Monotch’s own European track record extends beyond the Netherlands to projects in Belgium, where TLEX underpins the Flanders Mobilidata program across roughly 250 intelligent traffic lights, as well as work in Finland and Sweden. The open question the Concord demonstration seeks to answer is whether that portfolio transfers cleanly onto US controllers and standards.

“This project shows what is possible when public agencies, technology providers, and international partners work together on practical connected mobility innovation,” said Tim Haile, Executive Director of CCTA, in the project announcement. “By demonstrating real-time, bi-directional data exchange with existing traffic signal infrastructure, we are laying the groundwork for safer, smarter and more coordinated mobility services.”

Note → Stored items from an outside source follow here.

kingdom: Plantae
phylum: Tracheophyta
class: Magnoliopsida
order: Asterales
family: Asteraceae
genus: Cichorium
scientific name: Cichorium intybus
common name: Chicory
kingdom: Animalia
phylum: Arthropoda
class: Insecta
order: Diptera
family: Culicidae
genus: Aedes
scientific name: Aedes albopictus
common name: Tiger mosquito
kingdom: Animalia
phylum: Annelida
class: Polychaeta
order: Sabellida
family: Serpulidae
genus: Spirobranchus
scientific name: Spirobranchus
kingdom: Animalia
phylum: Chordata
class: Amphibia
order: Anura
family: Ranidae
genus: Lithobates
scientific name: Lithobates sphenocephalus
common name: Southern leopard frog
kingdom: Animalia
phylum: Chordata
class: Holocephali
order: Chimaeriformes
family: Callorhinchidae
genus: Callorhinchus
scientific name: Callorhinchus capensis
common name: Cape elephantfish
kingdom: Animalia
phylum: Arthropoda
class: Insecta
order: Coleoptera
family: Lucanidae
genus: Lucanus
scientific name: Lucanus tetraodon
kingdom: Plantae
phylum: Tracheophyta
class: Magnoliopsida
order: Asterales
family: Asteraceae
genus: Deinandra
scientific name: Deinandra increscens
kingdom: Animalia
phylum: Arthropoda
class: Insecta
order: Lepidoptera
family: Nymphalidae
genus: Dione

What a Successful Year Would Signal for the Market

For CCTA, a working demonstration would extend a decade of connected and automated vehicle experience from a proving ground onto live public streets. For Monotch, it would convert a European reputation into a US beachhead.

The broader stakes are about risk perception. If a platform hardened across national European networks can run cleanly on American controllers and standards, it lowers the perceived risk for every US agency weighing a connected-mobility program on infrastructure it already owns. That, rather than the length of one boulevard, is why the sector is watching Concord.